**Exercise prompt**
Print the passage from the thread about showing a portal button based on ticket state, starting with the words "Here is the" and ending after the words "Portal Tutorials, Widget...". Copy it word for word.

**Extract**
--- START ---

You should set up an event to broadcast any changes to the state field so your button widget knows to update (in your case, show or hide the button).


Ticket widget (client section):


$rootScope.$broadcast("StateUpdated",c.data.state);



Actions widget (client section):


$scope.$on("StateUpdated",function(evt,results){


        //process the results, set variable in widget


})




There's a good widget for Accept/Reject buttons on Share that you can look at as well: ServiceNow Share


View solution in original post

4 REPLIES 4

Erik Stolberg
Tera Guru

Hi Vincent,


Within the portal, using ng-if would be your best bet. You will need to set an expression in the ng-if directive to give logic on the button.


<button class="btn btn-default" ng-if="c.data.state==6" type="button">Reopen</button>



Also, is the "Actions" section a separate widget on the page? If so, you need to make sure you're getting the record for the page you're viewing:


var gr = $sp.getRecord();


data.state = gr.getValue('state');



You should set up an event to broadcast any changes to the state field so your button widget knows to update (in your case, show or hide the button).


Ticket widget (client section):


$rootScope.$broadcast("StateUpdated",c.data.state);



Actions widget (client section):


$scope.$on("StateUpdated",function(evt,results){


        //process the results, set variable in widget


})




There's a good widget for Accept/Reject buttons on Share that you can look at as well: ServiceNow Share


Hi Erik,



Thanks for your answer. This is kind of you.



I tried another way by myself.



Here is the code I used to create my buttons : Create custom action buttons in Service Portal - ServicePortal.io - Service Portal Tutorials, Widget...



On my HTML code I used ng-show instead of ng-if (that I tried before).

--- END ---

**Given entries**
--- START ---

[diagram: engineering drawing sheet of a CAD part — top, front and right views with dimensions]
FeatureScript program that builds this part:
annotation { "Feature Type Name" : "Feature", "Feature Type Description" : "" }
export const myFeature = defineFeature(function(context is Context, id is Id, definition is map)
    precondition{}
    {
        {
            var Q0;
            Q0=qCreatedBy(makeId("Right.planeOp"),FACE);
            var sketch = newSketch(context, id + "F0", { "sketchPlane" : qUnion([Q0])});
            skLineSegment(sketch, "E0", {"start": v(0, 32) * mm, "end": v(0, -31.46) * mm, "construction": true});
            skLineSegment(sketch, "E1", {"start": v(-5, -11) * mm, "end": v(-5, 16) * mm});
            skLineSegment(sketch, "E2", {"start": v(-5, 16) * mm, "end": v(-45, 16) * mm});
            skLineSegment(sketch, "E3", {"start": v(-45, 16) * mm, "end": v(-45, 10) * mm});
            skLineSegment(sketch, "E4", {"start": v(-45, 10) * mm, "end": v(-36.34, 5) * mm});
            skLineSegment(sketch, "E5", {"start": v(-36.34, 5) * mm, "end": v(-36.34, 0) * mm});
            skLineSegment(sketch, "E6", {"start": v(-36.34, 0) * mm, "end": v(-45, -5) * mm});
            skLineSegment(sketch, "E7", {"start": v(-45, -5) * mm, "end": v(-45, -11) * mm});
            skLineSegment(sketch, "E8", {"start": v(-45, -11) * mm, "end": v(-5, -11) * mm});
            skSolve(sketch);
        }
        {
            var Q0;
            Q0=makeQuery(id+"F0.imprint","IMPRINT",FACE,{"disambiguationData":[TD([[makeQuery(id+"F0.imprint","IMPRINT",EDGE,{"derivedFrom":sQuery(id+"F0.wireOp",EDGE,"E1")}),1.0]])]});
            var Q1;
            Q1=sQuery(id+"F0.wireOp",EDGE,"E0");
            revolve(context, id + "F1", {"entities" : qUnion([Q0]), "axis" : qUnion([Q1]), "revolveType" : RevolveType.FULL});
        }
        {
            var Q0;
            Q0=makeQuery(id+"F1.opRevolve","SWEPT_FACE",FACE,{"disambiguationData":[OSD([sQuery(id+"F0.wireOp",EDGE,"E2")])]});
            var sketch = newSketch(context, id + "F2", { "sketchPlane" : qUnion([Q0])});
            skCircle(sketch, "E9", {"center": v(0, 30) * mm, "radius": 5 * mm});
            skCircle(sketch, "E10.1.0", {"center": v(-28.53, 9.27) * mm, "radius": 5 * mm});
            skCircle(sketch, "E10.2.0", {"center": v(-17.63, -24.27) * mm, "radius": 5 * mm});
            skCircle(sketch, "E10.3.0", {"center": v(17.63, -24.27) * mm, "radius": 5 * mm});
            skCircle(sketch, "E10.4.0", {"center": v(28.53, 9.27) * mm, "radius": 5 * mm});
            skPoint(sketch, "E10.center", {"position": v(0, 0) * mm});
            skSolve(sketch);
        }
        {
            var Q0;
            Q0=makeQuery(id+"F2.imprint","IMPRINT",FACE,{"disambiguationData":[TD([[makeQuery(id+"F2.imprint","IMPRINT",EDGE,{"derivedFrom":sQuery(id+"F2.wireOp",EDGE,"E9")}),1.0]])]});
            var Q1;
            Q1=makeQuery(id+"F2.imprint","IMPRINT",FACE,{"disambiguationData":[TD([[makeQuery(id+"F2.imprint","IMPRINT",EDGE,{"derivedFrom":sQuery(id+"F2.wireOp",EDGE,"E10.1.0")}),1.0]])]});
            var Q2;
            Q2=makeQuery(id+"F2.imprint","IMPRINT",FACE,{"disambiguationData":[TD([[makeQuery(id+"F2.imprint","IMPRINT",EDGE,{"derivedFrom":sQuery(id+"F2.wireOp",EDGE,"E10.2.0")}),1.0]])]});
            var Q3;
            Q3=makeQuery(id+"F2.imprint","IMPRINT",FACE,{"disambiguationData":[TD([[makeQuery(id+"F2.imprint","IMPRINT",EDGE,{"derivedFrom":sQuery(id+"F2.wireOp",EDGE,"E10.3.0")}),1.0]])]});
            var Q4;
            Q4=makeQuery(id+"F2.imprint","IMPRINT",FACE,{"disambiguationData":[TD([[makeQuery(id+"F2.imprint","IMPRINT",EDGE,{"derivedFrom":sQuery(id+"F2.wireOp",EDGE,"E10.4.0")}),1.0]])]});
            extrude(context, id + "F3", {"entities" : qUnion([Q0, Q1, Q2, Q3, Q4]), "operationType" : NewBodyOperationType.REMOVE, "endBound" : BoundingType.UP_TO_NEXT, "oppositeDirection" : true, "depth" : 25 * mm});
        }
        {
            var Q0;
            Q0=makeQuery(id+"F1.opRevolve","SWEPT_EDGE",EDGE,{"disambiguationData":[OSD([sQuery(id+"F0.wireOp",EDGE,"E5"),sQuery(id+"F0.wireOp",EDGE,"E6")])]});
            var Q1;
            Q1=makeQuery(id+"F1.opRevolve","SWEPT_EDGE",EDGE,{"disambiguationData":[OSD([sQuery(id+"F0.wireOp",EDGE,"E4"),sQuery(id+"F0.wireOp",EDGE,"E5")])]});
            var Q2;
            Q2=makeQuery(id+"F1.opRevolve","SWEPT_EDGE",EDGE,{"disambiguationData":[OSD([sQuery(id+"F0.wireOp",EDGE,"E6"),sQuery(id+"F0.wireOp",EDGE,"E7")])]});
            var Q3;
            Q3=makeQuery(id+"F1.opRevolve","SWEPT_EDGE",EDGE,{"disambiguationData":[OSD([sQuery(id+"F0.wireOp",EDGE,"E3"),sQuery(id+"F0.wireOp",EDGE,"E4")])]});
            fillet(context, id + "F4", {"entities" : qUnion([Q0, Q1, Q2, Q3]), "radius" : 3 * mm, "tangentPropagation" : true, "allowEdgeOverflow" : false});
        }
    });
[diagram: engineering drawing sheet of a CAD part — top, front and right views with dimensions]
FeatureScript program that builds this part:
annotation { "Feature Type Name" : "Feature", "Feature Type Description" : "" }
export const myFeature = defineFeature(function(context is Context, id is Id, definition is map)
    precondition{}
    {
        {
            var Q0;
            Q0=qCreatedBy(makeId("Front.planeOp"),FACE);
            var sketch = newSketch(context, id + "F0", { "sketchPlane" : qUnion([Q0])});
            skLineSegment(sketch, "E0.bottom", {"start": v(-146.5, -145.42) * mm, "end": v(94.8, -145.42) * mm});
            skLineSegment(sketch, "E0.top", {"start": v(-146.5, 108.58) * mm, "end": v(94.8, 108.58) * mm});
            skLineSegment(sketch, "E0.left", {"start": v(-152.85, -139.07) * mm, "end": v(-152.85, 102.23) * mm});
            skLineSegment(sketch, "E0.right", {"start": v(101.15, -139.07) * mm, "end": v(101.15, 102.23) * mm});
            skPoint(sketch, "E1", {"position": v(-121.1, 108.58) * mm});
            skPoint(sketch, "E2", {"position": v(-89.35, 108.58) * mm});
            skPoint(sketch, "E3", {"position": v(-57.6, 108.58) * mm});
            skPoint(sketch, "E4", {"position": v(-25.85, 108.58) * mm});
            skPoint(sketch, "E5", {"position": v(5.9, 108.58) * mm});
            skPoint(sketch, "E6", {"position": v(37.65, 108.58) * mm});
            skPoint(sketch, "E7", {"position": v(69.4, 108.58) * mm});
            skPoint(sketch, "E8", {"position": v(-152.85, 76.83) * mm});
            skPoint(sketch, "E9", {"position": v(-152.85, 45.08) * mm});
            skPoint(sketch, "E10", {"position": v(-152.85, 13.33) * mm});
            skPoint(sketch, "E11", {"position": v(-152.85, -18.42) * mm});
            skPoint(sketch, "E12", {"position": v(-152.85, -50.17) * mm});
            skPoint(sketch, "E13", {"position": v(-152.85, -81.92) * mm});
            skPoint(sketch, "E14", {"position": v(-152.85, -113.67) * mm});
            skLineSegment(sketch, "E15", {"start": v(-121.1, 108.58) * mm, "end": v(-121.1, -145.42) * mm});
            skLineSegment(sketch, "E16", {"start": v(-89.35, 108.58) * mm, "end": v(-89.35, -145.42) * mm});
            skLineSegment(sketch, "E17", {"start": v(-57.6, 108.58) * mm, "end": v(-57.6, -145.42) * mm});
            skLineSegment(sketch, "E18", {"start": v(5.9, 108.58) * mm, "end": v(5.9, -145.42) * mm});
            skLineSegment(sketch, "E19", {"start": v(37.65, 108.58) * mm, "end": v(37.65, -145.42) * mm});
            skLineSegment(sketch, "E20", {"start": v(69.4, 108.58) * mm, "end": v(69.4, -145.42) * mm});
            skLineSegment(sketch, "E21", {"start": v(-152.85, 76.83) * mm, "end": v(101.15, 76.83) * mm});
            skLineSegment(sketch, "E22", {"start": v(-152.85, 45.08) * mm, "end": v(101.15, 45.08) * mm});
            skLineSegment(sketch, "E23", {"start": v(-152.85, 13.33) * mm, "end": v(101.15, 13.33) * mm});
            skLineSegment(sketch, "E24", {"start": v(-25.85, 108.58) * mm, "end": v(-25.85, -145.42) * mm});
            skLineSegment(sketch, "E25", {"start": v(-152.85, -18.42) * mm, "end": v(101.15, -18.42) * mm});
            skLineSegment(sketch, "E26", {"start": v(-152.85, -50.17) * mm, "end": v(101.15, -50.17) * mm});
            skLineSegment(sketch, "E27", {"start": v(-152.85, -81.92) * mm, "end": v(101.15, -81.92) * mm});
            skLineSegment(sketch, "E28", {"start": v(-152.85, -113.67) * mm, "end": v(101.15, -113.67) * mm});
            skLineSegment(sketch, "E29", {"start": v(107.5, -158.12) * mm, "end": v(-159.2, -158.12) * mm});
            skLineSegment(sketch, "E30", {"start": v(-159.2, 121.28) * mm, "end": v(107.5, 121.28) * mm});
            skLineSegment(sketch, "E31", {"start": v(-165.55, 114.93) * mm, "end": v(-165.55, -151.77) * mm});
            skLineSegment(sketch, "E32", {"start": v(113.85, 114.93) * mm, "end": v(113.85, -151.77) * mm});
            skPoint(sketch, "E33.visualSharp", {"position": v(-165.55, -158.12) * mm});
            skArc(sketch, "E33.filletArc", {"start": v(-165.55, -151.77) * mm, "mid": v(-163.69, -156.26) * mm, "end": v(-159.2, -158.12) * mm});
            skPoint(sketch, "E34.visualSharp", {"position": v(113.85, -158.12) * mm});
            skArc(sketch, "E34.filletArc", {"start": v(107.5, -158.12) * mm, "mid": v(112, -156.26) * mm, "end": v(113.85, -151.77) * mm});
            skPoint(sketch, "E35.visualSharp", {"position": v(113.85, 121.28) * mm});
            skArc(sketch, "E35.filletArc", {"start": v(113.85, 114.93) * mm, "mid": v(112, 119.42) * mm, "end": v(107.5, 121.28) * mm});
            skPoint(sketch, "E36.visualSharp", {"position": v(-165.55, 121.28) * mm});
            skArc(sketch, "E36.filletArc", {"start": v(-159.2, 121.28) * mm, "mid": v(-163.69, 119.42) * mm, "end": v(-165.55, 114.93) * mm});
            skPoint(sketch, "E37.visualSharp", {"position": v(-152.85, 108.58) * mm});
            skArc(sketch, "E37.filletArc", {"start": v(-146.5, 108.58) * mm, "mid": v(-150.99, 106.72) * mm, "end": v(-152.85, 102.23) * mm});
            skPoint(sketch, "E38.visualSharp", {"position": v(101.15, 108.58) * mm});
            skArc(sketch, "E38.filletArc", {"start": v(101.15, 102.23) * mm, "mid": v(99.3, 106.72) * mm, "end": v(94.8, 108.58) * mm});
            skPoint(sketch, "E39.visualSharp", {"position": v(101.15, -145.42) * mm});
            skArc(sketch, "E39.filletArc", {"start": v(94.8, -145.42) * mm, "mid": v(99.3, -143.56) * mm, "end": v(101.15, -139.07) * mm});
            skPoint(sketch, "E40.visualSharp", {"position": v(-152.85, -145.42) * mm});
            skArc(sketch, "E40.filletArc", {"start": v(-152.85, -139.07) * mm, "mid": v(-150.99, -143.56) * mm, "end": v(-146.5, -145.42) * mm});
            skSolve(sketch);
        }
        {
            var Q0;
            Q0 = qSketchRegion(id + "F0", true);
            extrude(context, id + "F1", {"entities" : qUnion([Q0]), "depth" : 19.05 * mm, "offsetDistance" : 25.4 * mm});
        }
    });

--- END ---

**Final answer**
Here is the code I used to create my buttons : Create custom action buttons in Service Portal - ServicePortal.io - Service Portal Tutorials, Widget...